China Consumer Price Index (CPI) rose at their highest rate in more than eight years, official data showed Monday, with inflation more than expected on the back of lunar New Year demand and a deadly virus outbreak.
Beijing had already been battling a slowing domestic economy before the new coronavirus emerged, disrupting businesses, and travel and supply chains.
China’s CPI, a key gauge of retail inflation, came in at 5.4 percent last month on-year, up from 4.5 percent in December with prices of pork and fresh vegetables pushing up costs.
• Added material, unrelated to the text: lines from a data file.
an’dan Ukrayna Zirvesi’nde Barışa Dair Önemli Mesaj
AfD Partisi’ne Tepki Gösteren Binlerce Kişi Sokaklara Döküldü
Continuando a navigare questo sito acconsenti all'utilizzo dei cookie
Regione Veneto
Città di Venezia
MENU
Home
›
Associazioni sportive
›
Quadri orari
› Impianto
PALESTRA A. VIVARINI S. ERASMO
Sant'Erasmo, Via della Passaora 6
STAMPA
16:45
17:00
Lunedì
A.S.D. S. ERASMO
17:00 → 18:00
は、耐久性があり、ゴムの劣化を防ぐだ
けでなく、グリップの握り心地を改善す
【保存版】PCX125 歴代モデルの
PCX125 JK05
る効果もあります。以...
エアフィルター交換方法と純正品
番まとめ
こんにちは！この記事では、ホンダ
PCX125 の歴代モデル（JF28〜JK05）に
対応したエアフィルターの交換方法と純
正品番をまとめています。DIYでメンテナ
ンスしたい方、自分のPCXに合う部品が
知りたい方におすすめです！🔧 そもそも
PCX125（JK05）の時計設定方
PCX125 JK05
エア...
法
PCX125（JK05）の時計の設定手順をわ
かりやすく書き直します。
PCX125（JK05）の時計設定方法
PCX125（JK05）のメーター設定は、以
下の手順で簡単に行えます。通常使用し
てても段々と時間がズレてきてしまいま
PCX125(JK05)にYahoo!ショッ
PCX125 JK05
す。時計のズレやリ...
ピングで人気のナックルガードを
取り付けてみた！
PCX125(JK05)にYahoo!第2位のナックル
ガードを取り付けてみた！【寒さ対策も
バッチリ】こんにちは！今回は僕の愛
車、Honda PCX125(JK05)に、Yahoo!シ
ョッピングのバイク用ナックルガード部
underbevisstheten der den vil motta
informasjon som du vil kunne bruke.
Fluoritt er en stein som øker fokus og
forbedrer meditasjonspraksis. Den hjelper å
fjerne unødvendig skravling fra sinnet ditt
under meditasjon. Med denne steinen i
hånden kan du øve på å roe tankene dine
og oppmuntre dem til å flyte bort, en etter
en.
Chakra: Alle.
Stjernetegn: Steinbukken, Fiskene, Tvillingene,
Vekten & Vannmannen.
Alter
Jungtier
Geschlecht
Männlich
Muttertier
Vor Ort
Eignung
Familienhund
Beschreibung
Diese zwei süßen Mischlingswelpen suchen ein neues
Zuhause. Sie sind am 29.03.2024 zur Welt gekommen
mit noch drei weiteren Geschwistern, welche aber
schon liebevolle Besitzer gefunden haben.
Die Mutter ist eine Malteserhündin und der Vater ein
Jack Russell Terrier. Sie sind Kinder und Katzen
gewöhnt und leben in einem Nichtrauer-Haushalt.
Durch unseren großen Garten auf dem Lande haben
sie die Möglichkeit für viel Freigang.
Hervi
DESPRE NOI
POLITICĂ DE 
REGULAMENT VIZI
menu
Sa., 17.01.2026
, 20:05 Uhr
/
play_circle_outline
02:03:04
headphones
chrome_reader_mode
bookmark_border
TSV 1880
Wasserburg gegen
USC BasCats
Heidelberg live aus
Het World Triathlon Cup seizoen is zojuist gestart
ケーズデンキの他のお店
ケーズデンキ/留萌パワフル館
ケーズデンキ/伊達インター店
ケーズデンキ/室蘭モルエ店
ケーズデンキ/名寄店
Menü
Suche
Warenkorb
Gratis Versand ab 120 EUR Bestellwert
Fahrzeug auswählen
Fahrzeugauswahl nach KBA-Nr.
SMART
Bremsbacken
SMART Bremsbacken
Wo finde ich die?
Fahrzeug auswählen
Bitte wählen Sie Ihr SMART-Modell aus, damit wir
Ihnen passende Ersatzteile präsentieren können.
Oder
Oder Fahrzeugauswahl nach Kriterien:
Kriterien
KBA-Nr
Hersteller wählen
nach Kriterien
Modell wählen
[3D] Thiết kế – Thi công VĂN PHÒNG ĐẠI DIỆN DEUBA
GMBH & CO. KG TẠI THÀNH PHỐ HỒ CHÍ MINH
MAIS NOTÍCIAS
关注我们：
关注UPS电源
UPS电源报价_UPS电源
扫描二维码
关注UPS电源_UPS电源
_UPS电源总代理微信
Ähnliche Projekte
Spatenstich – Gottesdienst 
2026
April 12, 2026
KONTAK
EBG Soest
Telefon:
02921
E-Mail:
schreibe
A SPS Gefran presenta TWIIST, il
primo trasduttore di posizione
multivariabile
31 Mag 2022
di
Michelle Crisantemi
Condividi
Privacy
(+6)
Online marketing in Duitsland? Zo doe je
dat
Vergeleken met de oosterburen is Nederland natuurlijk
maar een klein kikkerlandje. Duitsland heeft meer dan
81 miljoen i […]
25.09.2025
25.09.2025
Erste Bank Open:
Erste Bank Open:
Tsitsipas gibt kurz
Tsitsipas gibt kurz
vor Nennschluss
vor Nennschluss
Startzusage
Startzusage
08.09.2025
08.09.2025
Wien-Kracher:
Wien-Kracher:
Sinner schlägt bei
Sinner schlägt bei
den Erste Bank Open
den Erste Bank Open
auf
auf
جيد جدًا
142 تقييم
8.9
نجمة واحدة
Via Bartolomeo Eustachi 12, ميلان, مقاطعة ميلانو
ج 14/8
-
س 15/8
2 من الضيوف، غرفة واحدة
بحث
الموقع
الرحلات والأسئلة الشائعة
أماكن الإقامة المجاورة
The rise in January was the highest since October 2011 when CPI inflation was 5.5 percent. The overall monthly figure exceeded the 4.9 percent forecast by analysts in a Bloomberg survey and is the highest since October 2011.
Food prices spiked 20.6 percent.
Over the past year, a spike in pork prices due to African swine fever, which ravaged pig herds across the country, had also driven up CPI.
Many office places in China are expected to remain closed with many working from home, as they are unable to make it to work due to city movement restrictions to counter the further spread of the deadly coronavirus.
Since the outbreak in December last year, the virus has claimed 900 lives more than the SARS global epidemic virus which broke out in 2003/03
Across mainland china, there were 3,062 new confirmed infections on Sunday, bringing the total number of affected to 40,171.
Deaths outside China have been confirm with an American citizen succumbing to the virus in a hospital in Wuhan followed by a Japanese.